▶ [Text under study]:
Isaiah Newman
Isaiah Newman was born on this date in 1911. He was a Black clergyman and civil rights leader.
He was born in Darlington County, SC. Isaiah DeQuincey Newman was the son of the Reverend Melton C. Newman and Charlotte Elizabeth Morris. He attended Williamsburg County public schools and Claflin College and was ordained in the United Methodist Church (UMC) in 1931. Three years later, he received his Bachelor of Arts degree from Clark College in Atlanta, then earned his divinity degree from Gammon Theological Seminary in Atlanta in 1937. While serving as a student pastor, he met and later married Anne Pauline Hinton of Covington, Georgia. They had one child, Emily.
He served UMC churches in Georgia and South Carolina for over forty years and held key positions with their South Carolina Conference and General Conference. As a member of the UMC Merger Committee in the 1970s, he played a major role in bringing an end to segregated congregations. Early in his ministry, Newman identified the struggle for racial equality as a matter of spirit and social and political concern. He developed a preaching style that linked morality with practicality, especially regarding race relations.

▶ [Apply what you read]:
[a] Please echo the passage of the Isaiah Newman biography starting at "He was born" and ending at "one child, Emily.".
[b] Name every school, college, or seminary that the Isaiah Newman biography says he attended.

▶ [Given data]:
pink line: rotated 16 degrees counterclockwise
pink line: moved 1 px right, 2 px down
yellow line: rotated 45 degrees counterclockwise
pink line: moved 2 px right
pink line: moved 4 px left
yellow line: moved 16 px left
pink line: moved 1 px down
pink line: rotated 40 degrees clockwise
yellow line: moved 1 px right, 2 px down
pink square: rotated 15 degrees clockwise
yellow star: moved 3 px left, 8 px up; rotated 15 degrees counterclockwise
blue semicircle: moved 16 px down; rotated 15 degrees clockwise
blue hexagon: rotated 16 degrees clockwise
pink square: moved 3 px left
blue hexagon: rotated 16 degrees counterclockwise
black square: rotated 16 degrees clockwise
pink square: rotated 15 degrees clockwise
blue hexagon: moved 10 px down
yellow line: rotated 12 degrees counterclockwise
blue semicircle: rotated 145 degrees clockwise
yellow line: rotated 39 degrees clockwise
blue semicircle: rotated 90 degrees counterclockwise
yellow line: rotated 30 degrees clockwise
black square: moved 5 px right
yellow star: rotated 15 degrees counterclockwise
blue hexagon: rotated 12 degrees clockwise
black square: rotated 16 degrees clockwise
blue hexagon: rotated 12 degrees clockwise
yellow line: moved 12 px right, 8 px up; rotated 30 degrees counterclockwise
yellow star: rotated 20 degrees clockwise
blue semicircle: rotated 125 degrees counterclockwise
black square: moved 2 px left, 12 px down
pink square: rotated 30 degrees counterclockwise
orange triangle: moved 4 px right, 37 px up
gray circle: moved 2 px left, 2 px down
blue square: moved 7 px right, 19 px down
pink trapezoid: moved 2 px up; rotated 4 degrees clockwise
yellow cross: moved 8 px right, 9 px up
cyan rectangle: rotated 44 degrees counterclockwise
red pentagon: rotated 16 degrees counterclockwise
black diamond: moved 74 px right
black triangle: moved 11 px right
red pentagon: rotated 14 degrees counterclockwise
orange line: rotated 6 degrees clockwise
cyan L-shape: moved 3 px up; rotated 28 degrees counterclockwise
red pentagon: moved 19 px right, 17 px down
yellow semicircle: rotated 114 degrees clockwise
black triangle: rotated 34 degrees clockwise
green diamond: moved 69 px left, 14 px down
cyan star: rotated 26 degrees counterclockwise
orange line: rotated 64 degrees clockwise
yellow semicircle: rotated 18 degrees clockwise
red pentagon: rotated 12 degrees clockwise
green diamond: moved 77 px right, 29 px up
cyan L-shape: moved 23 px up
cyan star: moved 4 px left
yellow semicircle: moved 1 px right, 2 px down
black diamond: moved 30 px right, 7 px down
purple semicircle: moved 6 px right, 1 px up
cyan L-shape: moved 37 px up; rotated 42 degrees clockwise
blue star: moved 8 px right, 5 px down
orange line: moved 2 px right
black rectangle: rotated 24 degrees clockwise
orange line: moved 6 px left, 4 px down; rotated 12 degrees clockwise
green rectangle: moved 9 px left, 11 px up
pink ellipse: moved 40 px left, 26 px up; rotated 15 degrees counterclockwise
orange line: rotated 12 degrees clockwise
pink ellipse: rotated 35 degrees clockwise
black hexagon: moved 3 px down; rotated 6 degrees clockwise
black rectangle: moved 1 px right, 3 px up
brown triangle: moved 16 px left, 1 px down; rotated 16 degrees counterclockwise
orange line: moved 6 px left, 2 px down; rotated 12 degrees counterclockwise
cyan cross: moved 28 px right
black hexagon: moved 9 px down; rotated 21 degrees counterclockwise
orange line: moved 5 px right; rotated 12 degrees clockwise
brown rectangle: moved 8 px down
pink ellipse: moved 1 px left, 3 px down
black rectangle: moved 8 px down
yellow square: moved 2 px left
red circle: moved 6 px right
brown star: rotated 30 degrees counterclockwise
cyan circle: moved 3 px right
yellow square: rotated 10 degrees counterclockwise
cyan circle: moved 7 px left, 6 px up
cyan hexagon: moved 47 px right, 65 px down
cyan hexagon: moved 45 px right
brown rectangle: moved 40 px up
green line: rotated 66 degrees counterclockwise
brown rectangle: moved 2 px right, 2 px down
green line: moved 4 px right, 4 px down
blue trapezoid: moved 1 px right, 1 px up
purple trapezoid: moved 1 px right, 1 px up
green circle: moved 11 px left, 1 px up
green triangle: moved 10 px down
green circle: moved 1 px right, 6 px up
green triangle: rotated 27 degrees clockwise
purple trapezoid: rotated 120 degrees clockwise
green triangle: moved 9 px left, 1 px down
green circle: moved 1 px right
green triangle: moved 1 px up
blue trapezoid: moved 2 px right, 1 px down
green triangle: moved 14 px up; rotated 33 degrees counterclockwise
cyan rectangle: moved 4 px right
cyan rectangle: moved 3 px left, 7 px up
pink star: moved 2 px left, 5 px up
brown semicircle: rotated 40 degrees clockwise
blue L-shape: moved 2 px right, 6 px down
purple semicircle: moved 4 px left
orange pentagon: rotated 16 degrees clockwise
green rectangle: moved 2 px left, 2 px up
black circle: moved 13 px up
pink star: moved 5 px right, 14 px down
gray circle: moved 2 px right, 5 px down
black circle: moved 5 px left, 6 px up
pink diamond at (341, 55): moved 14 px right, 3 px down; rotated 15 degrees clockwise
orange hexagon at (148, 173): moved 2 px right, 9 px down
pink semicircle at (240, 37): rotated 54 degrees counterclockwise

▶ [Solutions by task]:
[a]
He was born in Darlington County, SC. Isaiah DeQuincey Newman was the son of the Reverend Melton C. Newman and Charlotte Elizabeth Morris. He attended Williamsburg County public schools and Claflin College and was ordained in the United Methodist Church (UMC) in 1931. Three years later, he received his Bachelor of Arts degree from Clark College in Atlanta, then earned his divinity degree from Gammon Theological Seminary in Atlanta in 1937. While serving as a student pastor, he met and later married Anne Pauline Hinton of Covington, Georgia. They had one child, Emily.

[b]
Williamsburg County public schools
Claflin College
Clark College
Gammon Theological Seminary